I. The Lord & His Praise (33:1-3)
A. Joyful people of God
- The thirty-third psalm begins uniquely, “Shout for joy in the Lord, O you righteous! Praise befits the upright.” It is rather easy to misread this and think that the psalmist is calling for us to praise God. However, the psalmist is telling us that we need to be joyful in the Lord. The shout for joy is not to the Lord, but is in the Lord.
- We have so many reasons to be joyful people in Christ. Paul commanded, “Be joyful always” (1 Thessalonians 5:16). We can forget too easily all the good that God has done and is doing in our lives that we become pessimistic, cold-hearted, angry, depressed people. But such attitudes do not display the love of Christ and the grace of God in our lives. This psalm will go about explaining and showing more reasons why we ought to always be joyful in the Lord.
B. Thankful worship
- Verses 2-3 are also interesting because of what the psalmist describes as worship. Notice the words “make melody,” “play,” and “sing” are used as encouragement to the people to participate in their worship under the law of Moses. But there is one other word that is part of this Hebrew parallelism that stands out, “give thanks.” This does not seem to fit with the other words make melody, sing, and play. What is being described for us is that our worship must also consist of giving thanks to God. To give thanks to the Lord is to praise and worship the Lord.
- Part of this worship is singing a “new song.” Nine times the phrase “new song” is used in the scriptures. The phrase is found twice in Revelation, once in Isaiah, and the rest of the occurrences are in the Psalms. A new song seems to suggest a giving of praise and honor based a renewed perspective of God’s greatness. God will do something great, such as answer prayer or deliver, and a new song will then be encouraged from the worshipper. We see this in Revelation 5:9-10, “And they sang a new song, saying, ‘Worthy are you to take the scroll and to open its seals, for you were slain, and by your blood you ransomed people for God from every tribe and language and people and nation, and you have made them a kingdom and priests to our God, and they shall reign on the earth.” This new song seems to show a renewed awareness of God’s power and greatness as the Lamb is able to take and open the scroll.
- The psalmist is calling all the people of God to vigorously worship the Lord their God.

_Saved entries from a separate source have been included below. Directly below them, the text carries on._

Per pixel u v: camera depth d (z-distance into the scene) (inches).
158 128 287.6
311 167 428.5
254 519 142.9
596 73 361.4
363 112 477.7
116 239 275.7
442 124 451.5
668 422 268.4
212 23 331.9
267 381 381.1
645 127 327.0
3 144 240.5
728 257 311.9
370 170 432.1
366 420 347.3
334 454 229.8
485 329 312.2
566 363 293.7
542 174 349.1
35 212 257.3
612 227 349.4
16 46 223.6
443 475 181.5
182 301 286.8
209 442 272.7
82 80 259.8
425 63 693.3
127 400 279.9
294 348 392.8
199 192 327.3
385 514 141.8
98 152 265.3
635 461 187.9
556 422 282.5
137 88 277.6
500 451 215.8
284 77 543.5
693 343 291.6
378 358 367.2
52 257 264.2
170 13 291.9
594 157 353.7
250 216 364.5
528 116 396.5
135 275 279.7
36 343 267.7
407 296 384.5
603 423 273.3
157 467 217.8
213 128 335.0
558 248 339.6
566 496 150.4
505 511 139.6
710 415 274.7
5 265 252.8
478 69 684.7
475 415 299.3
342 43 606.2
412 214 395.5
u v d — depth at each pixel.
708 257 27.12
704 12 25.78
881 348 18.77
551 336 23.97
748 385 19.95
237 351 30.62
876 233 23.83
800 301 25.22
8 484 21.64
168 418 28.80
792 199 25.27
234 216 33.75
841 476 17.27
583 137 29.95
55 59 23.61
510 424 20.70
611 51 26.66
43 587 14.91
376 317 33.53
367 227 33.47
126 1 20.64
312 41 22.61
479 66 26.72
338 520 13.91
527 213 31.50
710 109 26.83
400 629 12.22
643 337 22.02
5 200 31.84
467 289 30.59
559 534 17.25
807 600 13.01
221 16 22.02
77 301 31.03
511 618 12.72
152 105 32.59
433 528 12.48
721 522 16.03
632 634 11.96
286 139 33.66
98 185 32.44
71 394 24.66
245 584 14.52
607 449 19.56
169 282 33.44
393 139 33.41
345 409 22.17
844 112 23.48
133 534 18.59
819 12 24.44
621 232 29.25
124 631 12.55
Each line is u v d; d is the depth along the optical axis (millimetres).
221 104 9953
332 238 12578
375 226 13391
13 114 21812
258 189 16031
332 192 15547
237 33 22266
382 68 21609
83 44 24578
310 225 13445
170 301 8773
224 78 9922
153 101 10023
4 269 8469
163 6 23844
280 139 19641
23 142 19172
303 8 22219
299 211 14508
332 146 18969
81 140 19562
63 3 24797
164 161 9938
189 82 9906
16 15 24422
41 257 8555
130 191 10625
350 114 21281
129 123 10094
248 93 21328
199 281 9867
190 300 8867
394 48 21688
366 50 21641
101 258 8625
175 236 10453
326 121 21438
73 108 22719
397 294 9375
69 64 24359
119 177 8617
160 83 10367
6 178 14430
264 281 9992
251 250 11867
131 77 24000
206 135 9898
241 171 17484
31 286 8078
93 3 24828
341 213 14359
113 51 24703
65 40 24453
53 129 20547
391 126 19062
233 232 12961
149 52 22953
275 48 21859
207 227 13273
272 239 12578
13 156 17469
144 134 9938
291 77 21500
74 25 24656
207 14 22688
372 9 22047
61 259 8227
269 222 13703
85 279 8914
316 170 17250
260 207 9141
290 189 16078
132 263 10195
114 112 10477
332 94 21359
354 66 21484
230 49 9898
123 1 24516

Verse 1 described the joy of the worshipper and verses 2-3 described the giving of thanks that should come from God’s joyful people. Worship is to be a joyful event to us, not something that must be done. It is hard to change our language from saying that we have to go to church to we want to go worship the Lord. But worship is to be joyful and desired by all of God’s people, not something that puts us to sleep or is considered a chore.
II. The Lord & His Power (33:4-9)
A. The moral power of God’s word (vs. 4-5)
- Verses 4-9 describe the power of the Lord. But the power of the Lord is described through the word of the Lord. Verse 4 tells us that the word of the Lord is upright. The word of the Lord does not cause evil. The word of the Lord is righteous and all the work of the Lord is faithful.
- The word of the Lord is in keeping with God’s character. Unlike humans whose words often do not match their character, when we speak with lies, hypocrisy, and malice, God’s words cannot be anything but the revealing of His character. Therefore, through God’s word we see His love for righteousness and justice. The word of the Lord reveals the steadfast love of the Lord throughout all the earth.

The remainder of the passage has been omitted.